In the context of scoring, it is rare to think that a fighter who suffers three knockdowns over the course of a twelve round fight and probably lost a few rounds in between depending on one’s perspective, would still have a chance to win the fight on the scorecards. At this point in the fight, I felt Ortiz as usual, made a good account of himself, but because of the knockdowns, would need to either reverse roles and score a knockdown or two of Ruiz or outright knock him out to win the fight.
Unfortunately for Ortiz, that would not be the case. Despite being able to win rounds eight, ten, and the twelfth and final round on the official scorecards based largely on his ability to keep Ruiz at distance and seeming to out box him in those rounds, the three knockdowns proved to be the difference as Ruiz would earn a twelve round unanimous decision by a three point margin on two scorecards and a single point on the third.
Although the decision in this fight was the right one in my view and there was no controversy in terms of scoring, the narrow scores at the end of the bout are a reflection of both fighters skills and how both were able to have periods of success throughout the fight even though Luis Ortiz had three knockdowns working against him. The primary difference in my view in addition to the knockdowns came down to the advantage Andy Ruiz had in hand speed. It is indispensable however, that Luis Ortiz did have success and was able to win several rounds throughout the fight.
As for what comes next, this bout was billed as an elimination bout in the WBC’s Heavyweight ratings, but what this fight represented in reality was the first in an unofficial four-man tournament to determine the next mandatory challenger for the WBC crown currently held by Tyson Fury. This is because on October 15th former WBC Heavyweight world champion Deontay Wilder will face longtime Heavyweight contender and former European Heavyweight champion Robert Helenius in a second WBC Heavyweight elimination bout.

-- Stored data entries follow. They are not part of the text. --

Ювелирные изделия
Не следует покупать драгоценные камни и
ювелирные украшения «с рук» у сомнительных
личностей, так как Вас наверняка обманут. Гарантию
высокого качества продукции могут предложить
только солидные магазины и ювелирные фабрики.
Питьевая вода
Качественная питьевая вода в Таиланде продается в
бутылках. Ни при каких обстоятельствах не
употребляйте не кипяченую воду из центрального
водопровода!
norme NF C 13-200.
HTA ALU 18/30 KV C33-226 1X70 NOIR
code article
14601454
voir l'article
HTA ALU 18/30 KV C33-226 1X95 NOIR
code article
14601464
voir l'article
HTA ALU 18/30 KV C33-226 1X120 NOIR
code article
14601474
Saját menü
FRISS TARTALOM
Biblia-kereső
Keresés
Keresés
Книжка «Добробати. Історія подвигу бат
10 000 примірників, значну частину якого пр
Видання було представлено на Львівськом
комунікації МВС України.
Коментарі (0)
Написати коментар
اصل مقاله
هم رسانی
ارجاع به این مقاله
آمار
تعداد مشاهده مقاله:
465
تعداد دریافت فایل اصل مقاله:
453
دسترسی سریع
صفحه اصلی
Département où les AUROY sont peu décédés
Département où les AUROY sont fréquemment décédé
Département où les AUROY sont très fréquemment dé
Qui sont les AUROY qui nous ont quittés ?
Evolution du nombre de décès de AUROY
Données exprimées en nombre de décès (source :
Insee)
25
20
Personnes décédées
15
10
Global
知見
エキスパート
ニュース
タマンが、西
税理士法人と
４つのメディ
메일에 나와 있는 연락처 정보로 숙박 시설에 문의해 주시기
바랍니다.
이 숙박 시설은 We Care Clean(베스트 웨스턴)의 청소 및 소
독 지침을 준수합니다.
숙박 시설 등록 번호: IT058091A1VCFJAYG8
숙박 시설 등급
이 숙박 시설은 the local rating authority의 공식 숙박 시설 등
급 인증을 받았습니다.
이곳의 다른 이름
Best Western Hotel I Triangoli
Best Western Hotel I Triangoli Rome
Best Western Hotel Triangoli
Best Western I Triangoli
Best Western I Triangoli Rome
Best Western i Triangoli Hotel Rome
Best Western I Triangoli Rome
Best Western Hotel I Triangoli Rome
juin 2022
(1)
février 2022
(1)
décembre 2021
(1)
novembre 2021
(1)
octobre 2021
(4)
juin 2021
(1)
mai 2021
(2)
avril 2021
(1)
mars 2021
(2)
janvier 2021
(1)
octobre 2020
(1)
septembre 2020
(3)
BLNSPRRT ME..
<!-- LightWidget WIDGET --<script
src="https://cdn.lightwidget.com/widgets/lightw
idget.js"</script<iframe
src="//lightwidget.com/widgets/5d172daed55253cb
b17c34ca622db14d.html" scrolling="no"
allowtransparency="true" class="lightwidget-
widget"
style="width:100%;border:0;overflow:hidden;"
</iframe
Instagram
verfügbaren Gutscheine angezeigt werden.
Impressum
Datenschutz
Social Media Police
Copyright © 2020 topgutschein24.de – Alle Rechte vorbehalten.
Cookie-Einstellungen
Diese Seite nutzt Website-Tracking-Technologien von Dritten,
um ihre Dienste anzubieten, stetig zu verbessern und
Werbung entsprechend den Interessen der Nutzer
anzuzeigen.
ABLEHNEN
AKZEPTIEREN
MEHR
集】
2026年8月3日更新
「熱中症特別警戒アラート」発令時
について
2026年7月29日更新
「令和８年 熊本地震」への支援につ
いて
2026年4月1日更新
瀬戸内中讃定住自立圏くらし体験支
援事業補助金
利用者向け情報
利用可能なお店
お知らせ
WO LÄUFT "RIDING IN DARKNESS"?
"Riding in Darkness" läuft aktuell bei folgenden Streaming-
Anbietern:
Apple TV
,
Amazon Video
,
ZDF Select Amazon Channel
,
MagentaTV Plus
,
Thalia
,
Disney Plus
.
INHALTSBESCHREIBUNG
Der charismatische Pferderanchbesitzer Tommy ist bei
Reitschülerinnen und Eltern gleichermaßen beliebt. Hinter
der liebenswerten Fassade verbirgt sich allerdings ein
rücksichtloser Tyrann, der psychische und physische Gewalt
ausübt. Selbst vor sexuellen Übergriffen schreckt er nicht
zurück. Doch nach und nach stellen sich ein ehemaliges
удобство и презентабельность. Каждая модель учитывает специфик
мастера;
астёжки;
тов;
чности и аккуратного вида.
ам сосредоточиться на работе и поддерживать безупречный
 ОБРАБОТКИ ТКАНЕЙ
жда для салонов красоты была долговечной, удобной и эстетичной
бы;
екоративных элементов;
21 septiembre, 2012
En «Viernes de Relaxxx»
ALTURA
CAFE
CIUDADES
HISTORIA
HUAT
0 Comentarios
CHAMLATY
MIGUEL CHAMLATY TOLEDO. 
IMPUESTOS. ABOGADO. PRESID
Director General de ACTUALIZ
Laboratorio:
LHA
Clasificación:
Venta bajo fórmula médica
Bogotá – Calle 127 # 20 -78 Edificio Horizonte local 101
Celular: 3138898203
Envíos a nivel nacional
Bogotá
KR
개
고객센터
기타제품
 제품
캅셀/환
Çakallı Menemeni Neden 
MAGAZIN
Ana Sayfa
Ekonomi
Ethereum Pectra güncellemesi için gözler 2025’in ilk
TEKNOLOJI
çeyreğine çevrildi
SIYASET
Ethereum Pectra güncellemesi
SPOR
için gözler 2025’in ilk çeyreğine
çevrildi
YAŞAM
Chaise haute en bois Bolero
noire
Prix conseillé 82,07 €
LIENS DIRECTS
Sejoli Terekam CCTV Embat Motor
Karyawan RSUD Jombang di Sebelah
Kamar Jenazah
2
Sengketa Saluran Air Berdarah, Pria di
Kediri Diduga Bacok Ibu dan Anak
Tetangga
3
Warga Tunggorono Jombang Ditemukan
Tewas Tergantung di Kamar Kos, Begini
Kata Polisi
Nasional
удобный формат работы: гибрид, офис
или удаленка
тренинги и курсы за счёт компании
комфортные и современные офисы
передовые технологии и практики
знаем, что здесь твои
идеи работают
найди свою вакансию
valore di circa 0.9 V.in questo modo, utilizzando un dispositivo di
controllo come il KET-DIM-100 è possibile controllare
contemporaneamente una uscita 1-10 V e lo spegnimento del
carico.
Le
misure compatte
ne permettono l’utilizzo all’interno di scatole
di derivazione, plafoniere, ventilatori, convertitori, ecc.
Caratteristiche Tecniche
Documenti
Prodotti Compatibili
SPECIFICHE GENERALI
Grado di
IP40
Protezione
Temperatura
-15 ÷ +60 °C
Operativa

While nothing is really set in stone in the sport of Boxing, this will likely set up Ruiz to face the winner of that fight in early 2023 at the earliest to then determine the next WBC mandatory challenger. Although this scenario is for the moment unofficial, given all four fighters, Ruiz, Ortiz, Wilder, and Helenius are aligned with the Premier Boxing Champions (PBC) group of promoters, the final elimination bout should be an easy one to make should this unofficial tournament play out as it appears to be drawn up.
With Luis Ortiz now back to the drawing board, Andy Ruiz now awaits the outcome of the Wilder-Helenius bout to see in all likelihood who will be his next opponent following his victory over Ortiz.